How to Export Spark DataFrame to Teradata Table

  • Post author:
  • Post last modified:July 13, 2020
  • Post category:General
  • Reading time:5 mins read

In my other article, Steps to Connect Teradata Database from Spark, we have seen how to connect Teradata database from Spark using the JDBC driver. In this article, we will check how to export spark dataframe to a Teradata table using same JDBC drivers. We will also check how to create table our of Spark dataframe if it’s not present in the target database. i.e. Teradata database.

Export Spark DataFrame to Teradata Table

Apache Spark is fast because of its in-memory computation. It is common practice to use Spark as an execution engine to process huge amount data and copy processed data back into relational databases such as Teradata.

We are going to use a JDBC driver to write data from a Spark dataframe to database tables. In the subsequent sections, we will explore method to write Spark dataframe to Teradata Table.

Download Teradata JDBC Driver

You need two jar files to use Teradata jdbc string, terajdbc4.jar and tdgssconfig.jar.

You can download latest version of jdbc drivers from official website.

Add Jar to Spark Contex or Spark Session

You can either start the pyspark session by providing jars or add them to Spark session.

For example,

sc.addJar("/path/terajdbc4.jar")
sc.addJar("/path/tdgssconfig.jar")

or

pyspark --jars /path/terajdbc4.jar, /path/tdgssconfig.jar	

Enable Hive Support

This is an optional step. We enable Hive supports to read data from Hive table to create test dataframe.

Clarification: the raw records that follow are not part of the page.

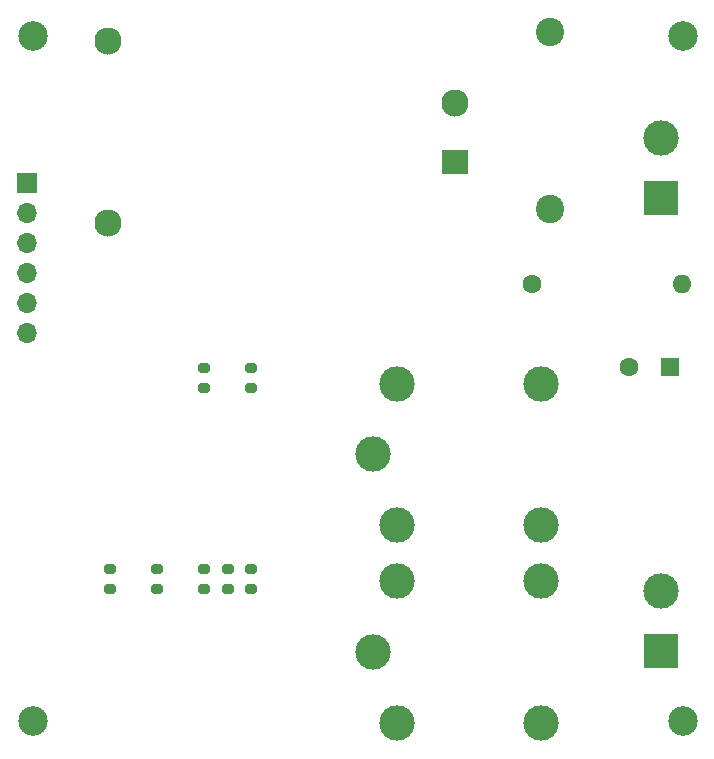
<source format=gbs>
G04 #@! TF.GenerationSoftware,KiCad,Pcbnew,7.0.8*
G04 #@! TF.CreationDate,2024-02-21T14:09:27-03:00*
G04 #@! TF.ProjectId,lamp_module,6c616d70-5f6d-46f6-9475-6c652e6b6963,1.0*
G04 #@! TF.SameCoordinates,Original*
G04 #@! TF.FileFunction,Soldermask,Bot*
G04 #@! TF.FilePolarity,Negative*
%FSLAX46Y46*%
G04 Gerber Fmt 4.6, Leading zero omitted, Abs format (unit mm)*
G04 Created by KiCad (PCBNEW 7.0.8) date 2024-02-21 14:09:27*
%MOMM*%
%LPD*%
G01*
G04 APERTURE LIST*
G04 Aperture macros list*
%AMRoundRect*
0 Rectangle with rounded corners*
0 $1 Rounding radius*
0 $2 $3 $4 $5 $6 $7 $8 $9 X,Y pos of 4 corners*
0 Add a 4 corners polygon primitive as box body*
4,1,4,$2,$3,$4,$5,$6,$7,$8,$9,$2,$3,0*
0 Add four circle primitives for the rounded corners*
1,1,$1+$1,$2,$3*
1,1,$1+$1,$4,$5*
1,1,$1+$1,$6,$7*
1,1,$1+$1,$8,$9*
0 Add four rect primitives between the rounded corners*
20,1,$1+$1,$2,$3,$4,$5,0*
20,1,$1+$1,$4,$5,$6,$7,0*
20,1,$1+$1,$6,$7,$8,$9,0*
20,1,$1+$1,$8,$9,$2,$3,0*%
G04 Aperture macros list end*
%ADD10C,2.500000*%
%ADD11R,3.000000X3.000000*%
%ADD12C,3.000000*%
%ADD13C,1.600000*%
%ADD14O,1.600000X1.600000*%
%ADD15R,1.600000X1.600000*%
%ADD16C,2.400000*%
%ADD17R,1.700000X1.700000*%
%ADD18O,1.700000X1.700000*%
%ADD19R,2.300000X2.000000*%
%ADD20C,2.300000*%
%ADD21RoundRect,0.200000X0.275000X-0.200000X0.275000X0.200000X-0.275000X0.200000X-0.275000X-0.200000X0*%
%ADD22RoundRect,0.200000X-0.275000X0.200000X-0.275000X-0.200000X0.275000X-0.200000X0.275000X0.200000X0*%
G04 APERTURE END LIST*
D10*
X177115750Y-71850250D03*
D11*
X175260000Y-85582250D03*
D12*
X175260000Y-80502250D03*
D10*
X122115750Y-129850250D03*
D13*
X164381750Y-92920250D03*
D14*
X177081750Y-92920250D03*
D12*
X150943750Y-107316250D03*
X165143750Y-101316250D03*
X165143750Y-113316250D03*
X152943750Y-113316250D03*
X152943750Y-101316250D03*
D11*
X175260000Y-123952000D03*
D12*
X175260000Y-118872000D03*
D15*
X176065750Y-99905250D03*
D13*
X172565750Y-99905250D03*
D12*
X150943750Y-124066250D03*
X165143750Y-118066250D03*
X165143750Y-130066250D03*
X152943750Y-130066250D03*
X152943750Y-118066250D03*
D10*
X122115750Y-71850250D03*
X177115750Y-129850250D03*
D16*
X165862000Y-86542250D03*
X165862000Y-71542250D03*
D17*
X121615750Y-84350250D03*
D18*
X121615750Y-86890250D03*
X121615750Y-89430250D03*
X121615750Y-91970250D03*
X121615750Y-94510250D03*
X121615750Y-97050250D03*
D19*
X157862250Y-82542250D03*
D20*
X157862250Y-77542250D03*
X128462250Y-87742250D03*
X128462250Y-72342250D03*
D21*
X138599750Y-118700250D03*
X138599750Y-117050250D03*
X136599750Y-118700250D03*
X136599750Y-117050250D03*
X128599750Y-118700250D03*
X128599750Y-117050250D03*
X140599750Y-118700250D03*
X140599750Y-117050250D03*
X140599750Y-101650250D03*
X140599750Y-100000250D03*
X132599750Y-118700250D03*
X132599750Y-117050250D03*
D22*
X136599750Y-100000250D03*
X136599750Y-101650250D03*
M02*

</source>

We will move same test dataframe to Terdata table.

>>> spark=SparkSession.builder.appName( "SparktoTeradata" ).enableHiveSupport().getOrCreate()
Create Test DataFrame

You can use Spark SQL to read Hive table and create test dataframe that we are going to load into Teradata table.

>>> tesDf=spark.sql("select * from default.Test")
>>> testDf.show()
+----+----+----+
|col1|col2|col3|
+----+----+----+
|   a|   b|   v|
+----+----+----+

Example to Export Spark DataFrame to Teradata Table

Now, the environment is set and test dataframe is created. we can use dataframe.write method to copy dataframe into Teradata tables.

For example, following piece of code will establish jdbc connection with Teradata database and move dataframe content into the table.

testDf.write.format('jdbc').options(
      url='jdbc:teradata://192.168.200.100 /database=test_db, TMODE=TERA, user=dbc, password=dbc',	  
      driver='com.teradata.jdbc.TeraDriver',
      dbtable='test_db.vartest').mode('append').save() 

Check Teradata Table

If the previous command is executed successfully, you can check the Teradata table for the data.

How to Export Spark DataFrame to Teradata Table

Create Teradata Table from Spark DataFrame Example

You can also create tables out of Spark dataFrame if it is not already present.

The append mode will also create a table if it is not already present in the target database.

For example, consider following example.

testDf.write.format('jdbc').options(
      url='jdbc:teradata://192.168.200.100/database=test_db, TMODE=TERA, user=dbc, password=dbc',	  
      driver='com.teradata.jdbc.TeraDriver',
      dbtable='test_db.vartest').mode('append').save() 

Hope this helps 🙂